Let’s have a quick look at our lifestyles. Everything that we use daily and everything we own, from the tooth brush to the television screen has either oil or gas as a critical input in its production process. Overseas holidays are easy and possible, thanks to jet fuel. To those who can’t live without internet, you should know that the server operation needs electricity, so does the operation of TV stations. There goes your daily entertainment. But what generates electricity in the first place? Electricity output in Malaysia is primarily generated from limited fossil fuel resources such as oil, coal or natural gas. So does 40% of the world’s electricity power plant. Based on the data from the Malaysia Energy Information Hub, (MEIH), the demand for electricity has increased, reaching 134billion kWh in 2012 and around 25 million barrels of oil needed to generate the demand of our electricity. So if you can’t predict how your life is going to be without oil, perhaps this information could clear your vision. The bigger question that you should ask is, what will happen to the world economy especially to countries that rely on oil exports such as ours?

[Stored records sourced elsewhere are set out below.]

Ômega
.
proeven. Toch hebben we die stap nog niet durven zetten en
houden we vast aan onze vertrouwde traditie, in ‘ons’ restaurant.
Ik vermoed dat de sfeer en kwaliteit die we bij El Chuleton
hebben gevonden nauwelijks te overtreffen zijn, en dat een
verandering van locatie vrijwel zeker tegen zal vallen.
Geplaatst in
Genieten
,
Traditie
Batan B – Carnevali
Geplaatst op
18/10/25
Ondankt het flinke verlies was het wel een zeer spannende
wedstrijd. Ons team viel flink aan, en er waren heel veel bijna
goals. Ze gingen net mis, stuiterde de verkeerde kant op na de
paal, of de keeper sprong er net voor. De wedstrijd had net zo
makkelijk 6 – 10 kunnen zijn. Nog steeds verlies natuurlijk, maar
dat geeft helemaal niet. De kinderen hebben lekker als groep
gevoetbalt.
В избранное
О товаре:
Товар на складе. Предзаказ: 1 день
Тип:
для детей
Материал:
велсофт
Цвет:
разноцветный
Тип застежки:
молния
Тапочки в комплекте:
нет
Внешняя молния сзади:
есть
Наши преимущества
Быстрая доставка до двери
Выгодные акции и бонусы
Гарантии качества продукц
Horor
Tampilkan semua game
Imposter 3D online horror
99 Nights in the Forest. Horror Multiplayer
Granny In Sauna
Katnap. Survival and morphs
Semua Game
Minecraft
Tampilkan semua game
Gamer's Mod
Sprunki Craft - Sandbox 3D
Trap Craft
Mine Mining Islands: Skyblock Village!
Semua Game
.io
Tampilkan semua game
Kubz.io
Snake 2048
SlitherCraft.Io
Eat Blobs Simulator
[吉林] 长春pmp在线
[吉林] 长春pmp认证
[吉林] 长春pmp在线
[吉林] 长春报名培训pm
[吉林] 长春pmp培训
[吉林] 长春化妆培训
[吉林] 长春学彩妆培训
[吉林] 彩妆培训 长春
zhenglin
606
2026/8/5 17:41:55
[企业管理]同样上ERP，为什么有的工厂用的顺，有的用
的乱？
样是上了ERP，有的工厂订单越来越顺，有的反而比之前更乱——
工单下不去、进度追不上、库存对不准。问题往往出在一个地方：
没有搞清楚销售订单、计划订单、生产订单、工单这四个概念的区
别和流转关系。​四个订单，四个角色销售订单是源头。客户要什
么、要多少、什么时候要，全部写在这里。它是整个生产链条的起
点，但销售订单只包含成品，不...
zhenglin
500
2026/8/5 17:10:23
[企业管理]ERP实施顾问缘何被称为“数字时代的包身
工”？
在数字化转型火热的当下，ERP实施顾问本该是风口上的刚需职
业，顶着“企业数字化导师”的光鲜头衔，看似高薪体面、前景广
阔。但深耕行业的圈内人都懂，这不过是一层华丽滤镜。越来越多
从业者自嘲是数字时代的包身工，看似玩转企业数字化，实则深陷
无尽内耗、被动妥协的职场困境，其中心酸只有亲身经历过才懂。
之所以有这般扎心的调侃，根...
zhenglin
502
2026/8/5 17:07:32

There you go! With all this information, it becomes clear that oil has done something for us at the mean time but the world needs a plan B. The usage of solar, geothermal, wind, biomass and hydropower to generate energy could help us survive in the near future. Brazil has come out with another option by converting sugar cane to ethanol to replace petrol for their cars. But while renewable energy is still a far-fetch goal for Malaysia, let’s go all out for energy efficiency. Let’s start to walk the anti-oil talk by reducing the plastic usage, switch to tele-conference instead of business trips, enjoy your local trip rather than fly overseas, limit your online purchase from the other side of the world or get a more efficient car if you can’t reach your destination by public transportation.

And probably, the easiest way is to control your electricity consumption by simple steps like switching off the unused lights, set a timer for your air conditioners when you sleep, don’t leave your television when no one is there for it to entertain and switch off your charger when it’s fully charged. It is as easy as that!

Chart your energy use and wean your wasteful habits away. Make energy goals and be conscious of your energy consuming equipment. Purchase appliances that are 5-star rated and change your conventional lights to LED lights. Control your water use as the operation of its pump, needs electricity too. We have grown accustomed to a certain lifestyle which is predicated on oil extraction. Whether you are a climate change advocate or critique, the world needs you to be efficient. Do it for the sake of your own personal gain. The sustainability agenda is nothing when the world population refuse to execute it. As the future is in a blink of an eye, everyone should keep up with how fast time flies to acknowledge that all these are not done for the next generations, but for ourselves instead.